Classic cartoon duo Wallace and Gromit will venture from their clay mation world into ours as part of a new augmented reality experience that aims to push the boundaries of technology-driven storytelling.

Wallace and Gromit: The Big Fix Up interactive app leverages city-scale AR gameplay, augmented reality portals, and comics as it guides the viewer through a narrative about the animated couple who start a business to repair their British hometown .

The creators – a team from Aardman Animations Studio, AR media company Fictioneers, and AKQA’s own software developer Potato – hope it will help inspire new styles of non-linear storytelling that is rooted in mixed reality formats like AR are.

Scott Ewings, venture lead and founder of Fictioneers, said the inspiration for the project began with a grant from the UK government to encourage media innovation. The mandate for funding was broad: put together an experience that would benefit future audiences.

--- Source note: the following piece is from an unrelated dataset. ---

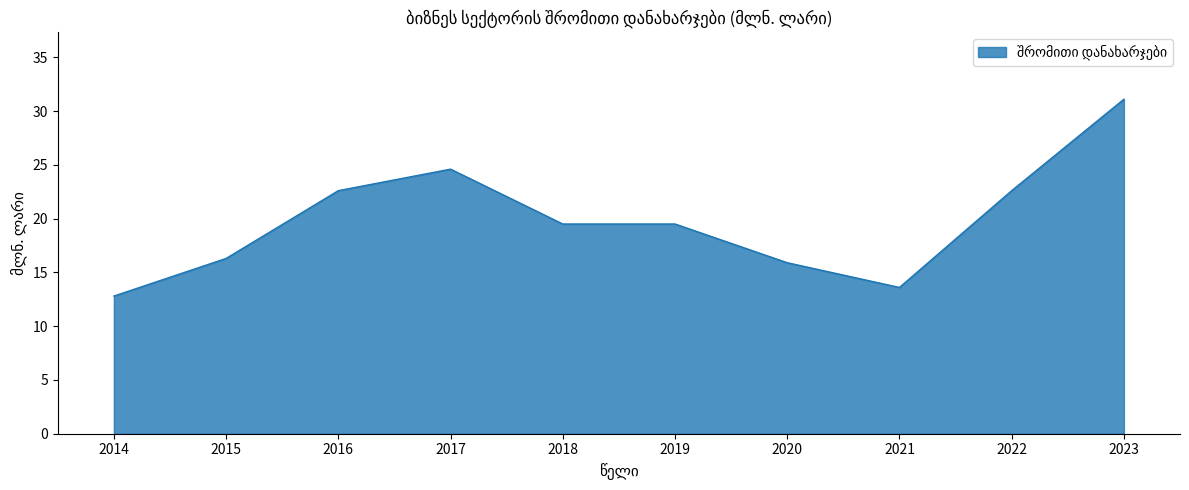

How many values are below 19?

4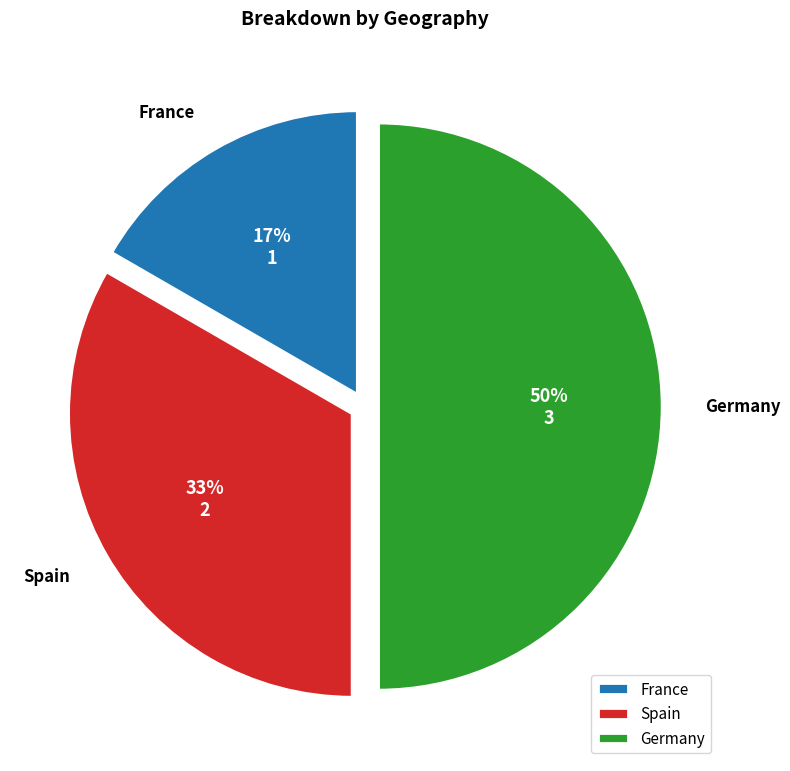

Between Spain and France, which is larger?

Spain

“It was one of those really big blank sheet briefs that you very rarely get,” said Ewings. “So we’ve put together a vision to improve storytelling – specifically, how storytelling can evolve using a whole range of transmedia types and playing them in real time.”

From there, Fictioneers hooked up with Aardman – the studio behind Wallace and Gromit – and decided that the beloved three-decade-old franchise would serve as an accessible world in which the first test of this new vision could be conducted.

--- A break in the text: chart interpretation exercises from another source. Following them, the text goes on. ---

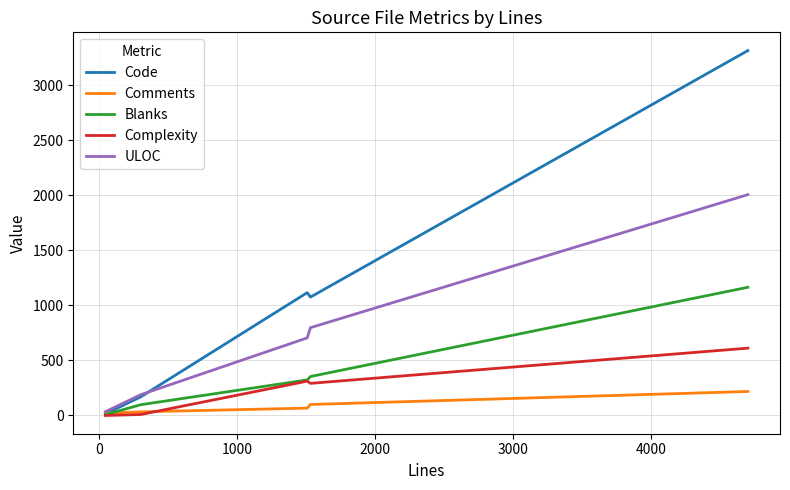

Rank the series by their maximum value, from highest to lowest.

Code, ULOC, Blanks, Complexity, Comments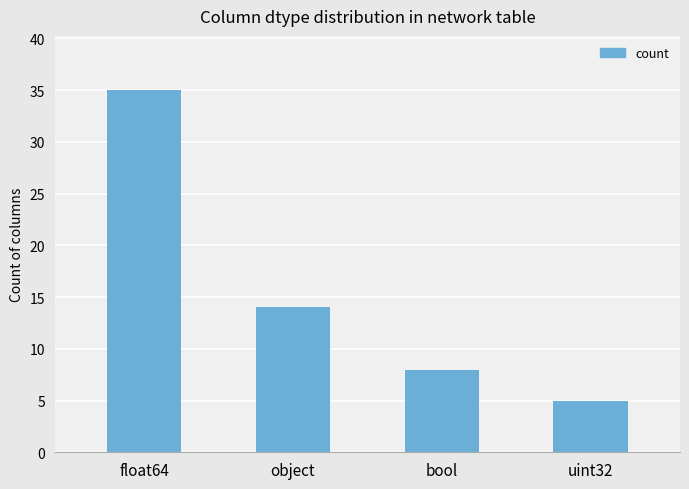

What is the difference between the maximum and second lowest values?

27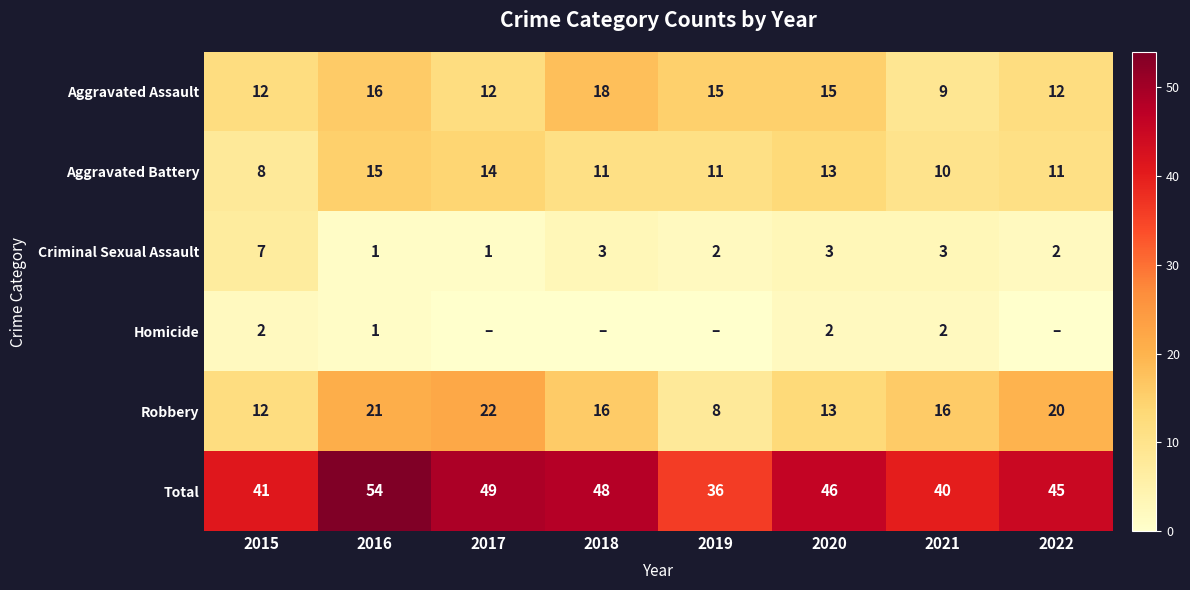

Where does the Aggravated Battery series first go above 11?

2016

“We felt that Aardman, and especially the Wallace and Gromit universes – these very popular and iconic characters – would do a very good job of turning them into augmented reality objects and experiences,” said Ewings. “We felt that augmented reality in particular would be one of the media types and formats we wanted to play with because it fit the story.”

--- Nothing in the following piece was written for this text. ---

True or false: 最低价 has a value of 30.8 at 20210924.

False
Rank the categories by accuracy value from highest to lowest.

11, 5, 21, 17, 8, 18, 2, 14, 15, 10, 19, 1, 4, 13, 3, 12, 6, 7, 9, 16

The team used the Mixed and Augmented Reality Studio product from gaming developer platform Unity Technology and the AR Foundation toolkit to create the fascinating world in which the experience is set. They also worked with Sugar Creative and Rebel Games, and received research support from the University of South Wales.

According to Ewings, the team has also developed software that uses user interactions with the story to determine how the game plays in real time.

“With the software we have developed, we essentially decide when content is delivered, how it is delivered and under what conditions the individual content is connected to it,” he said. “This is how we break the concept of the traditional three-act story apart and then begin to build interactions on it.”

Ewings hopes to build on the software engine the team developed for the game to perform other experiments in nonlinear storytelling and expanded reality formats, such as: B. narratives that are told simultaneously from the views of different characters or stories with drastically different endings.

The app is coming as AR has seen a surge in popularity with brands and content creators, turning the format to reach diverse consumers amid the Covid-19 pandemic. Amazon Prime, HBO, and the BBC recently developed complementary AR games and experiences to promote various TV and streaming titles.